> _Required work_: When you spot the word "scroll" in a line of the data below, copy that line.

______

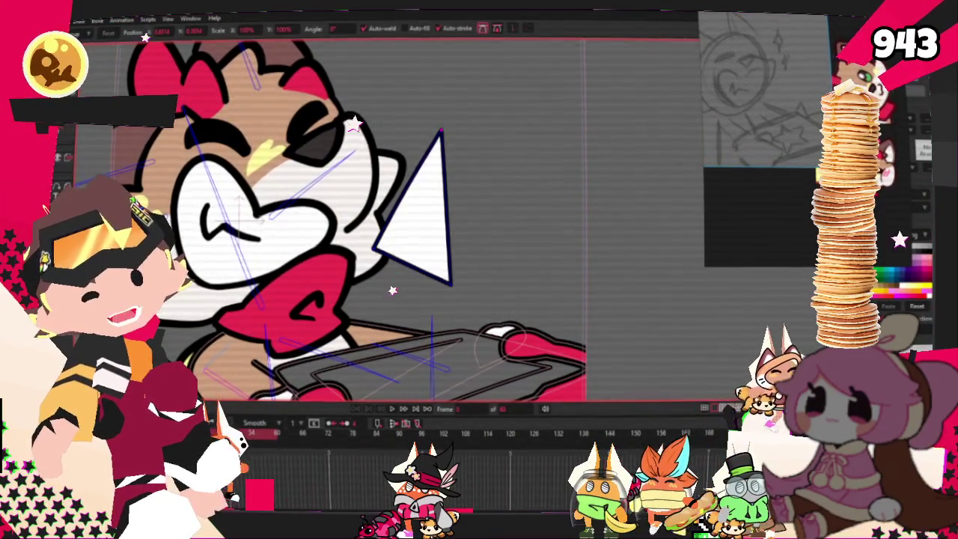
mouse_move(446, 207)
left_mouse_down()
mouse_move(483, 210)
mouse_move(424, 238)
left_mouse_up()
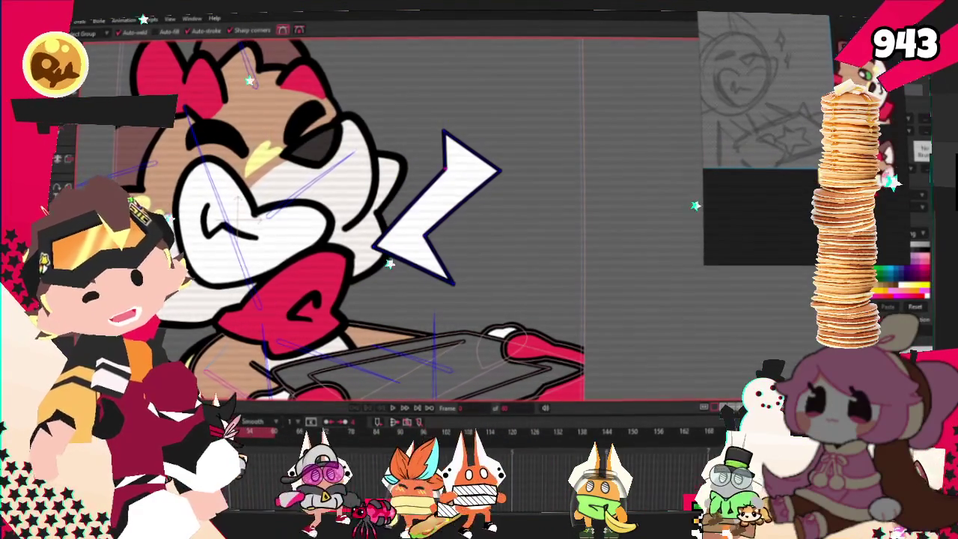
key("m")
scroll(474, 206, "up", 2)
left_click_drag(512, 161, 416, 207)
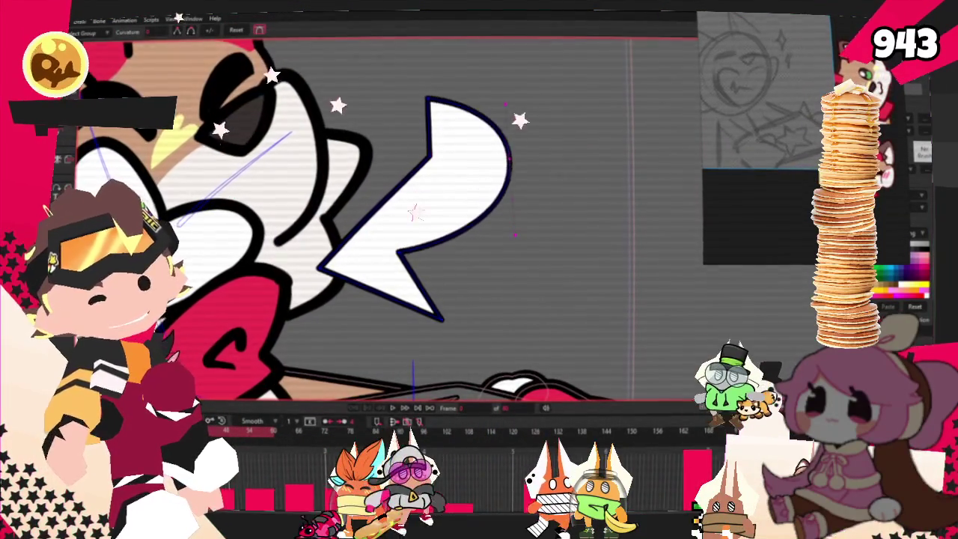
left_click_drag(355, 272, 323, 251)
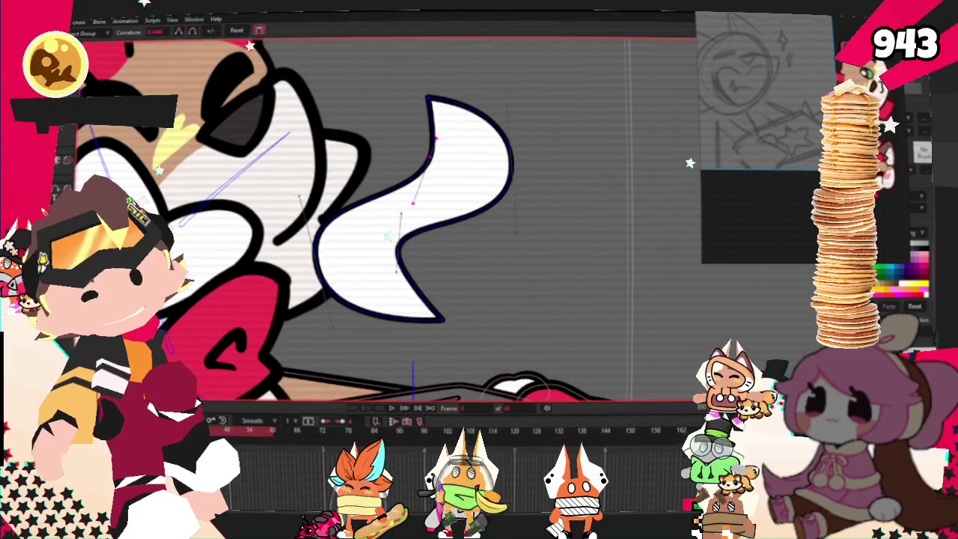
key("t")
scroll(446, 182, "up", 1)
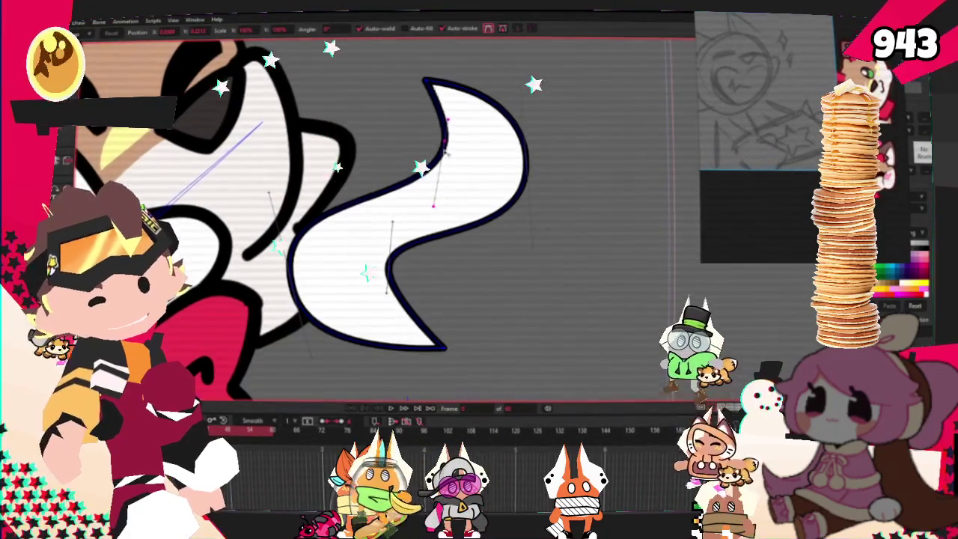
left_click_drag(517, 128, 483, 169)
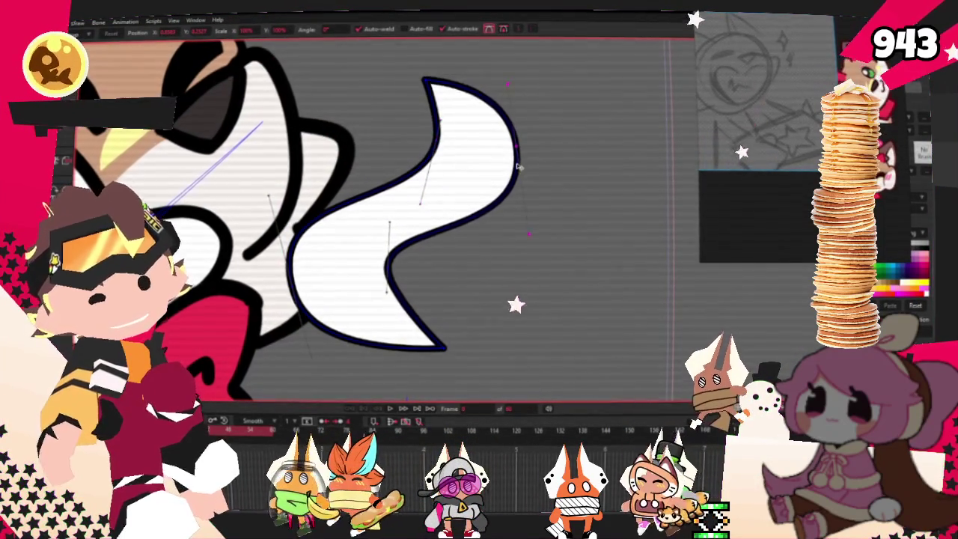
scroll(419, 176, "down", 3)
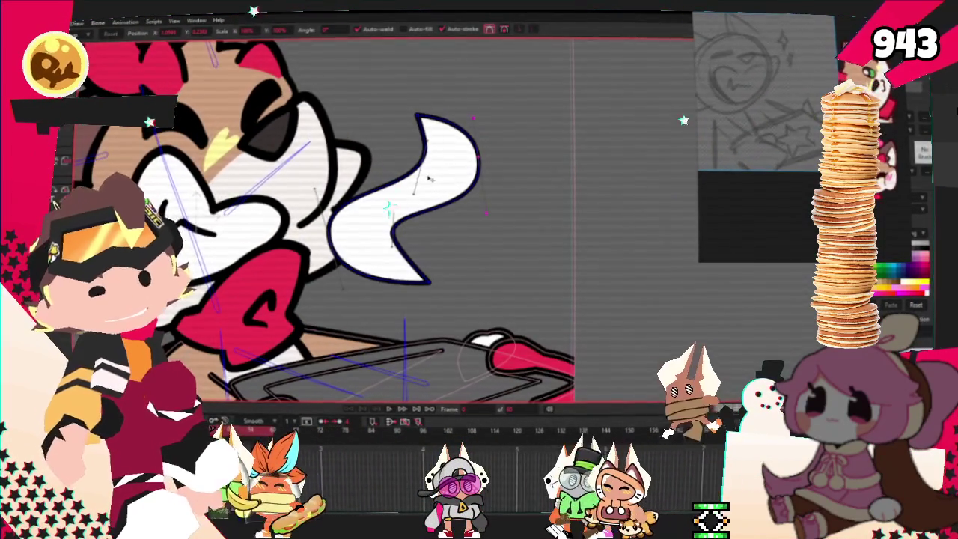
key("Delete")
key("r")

______

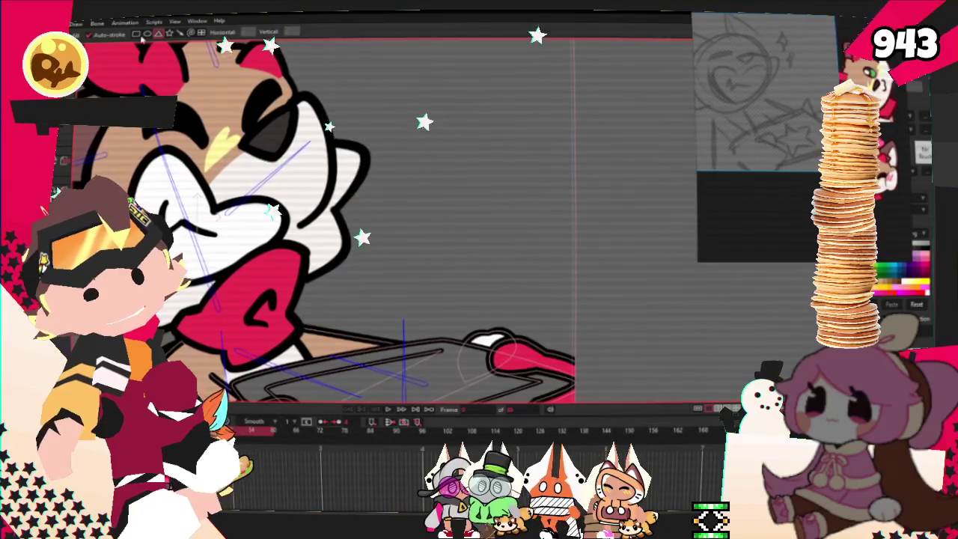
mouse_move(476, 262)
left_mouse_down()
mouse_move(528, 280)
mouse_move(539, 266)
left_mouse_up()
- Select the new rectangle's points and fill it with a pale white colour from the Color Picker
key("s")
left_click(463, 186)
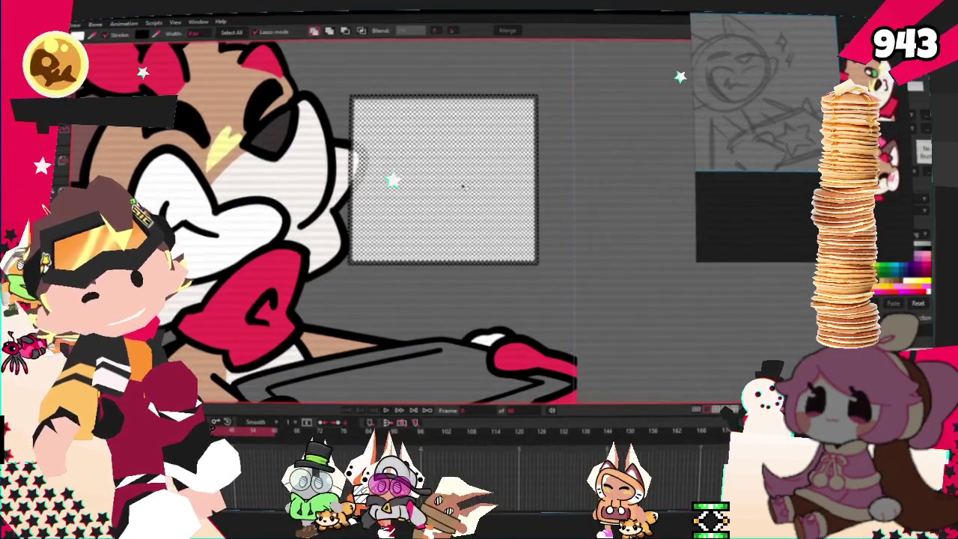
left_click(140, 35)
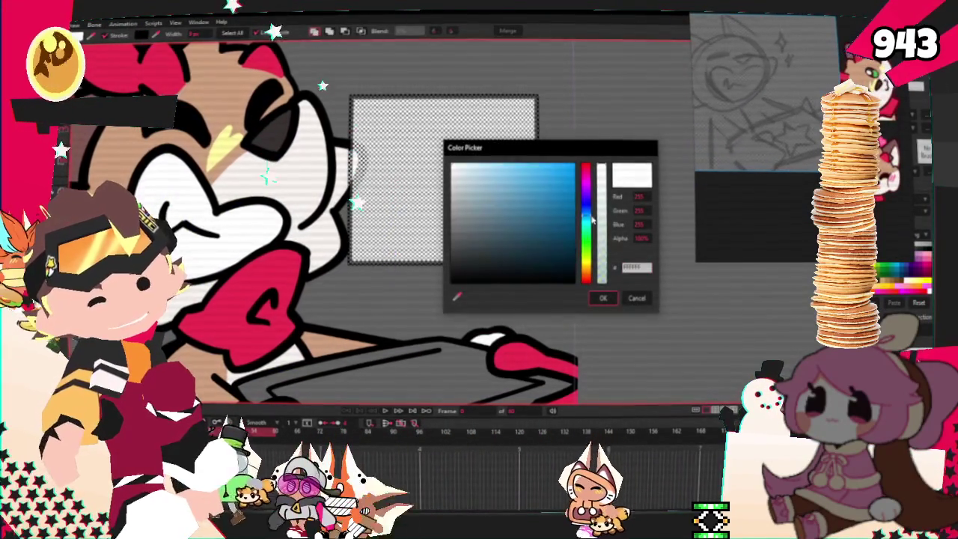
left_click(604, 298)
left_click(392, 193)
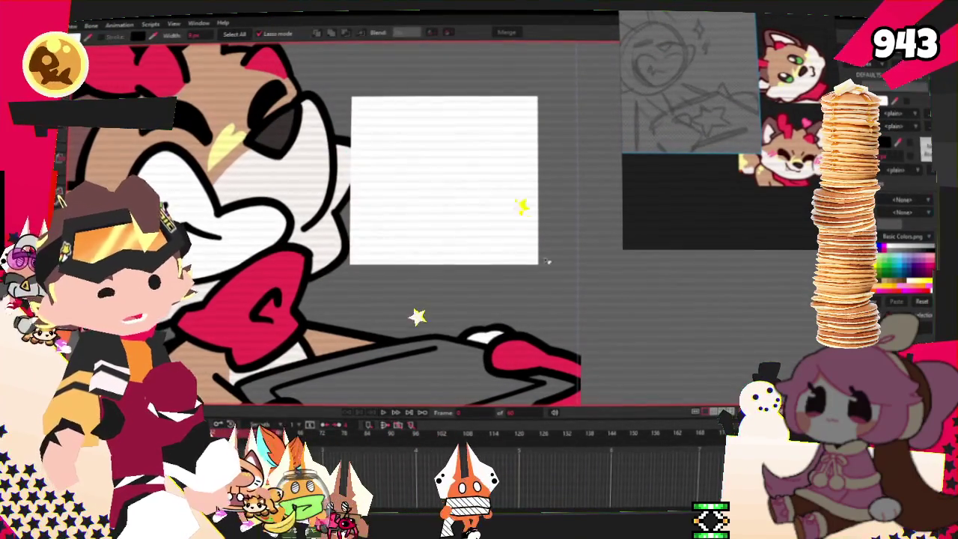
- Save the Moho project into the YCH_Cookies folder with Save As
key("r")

______

> _Exercise answer_:
scroll(474, 206, "up", 2)
scroll(446, 182, "up", 1)
scroll(419, 176, "down", 3)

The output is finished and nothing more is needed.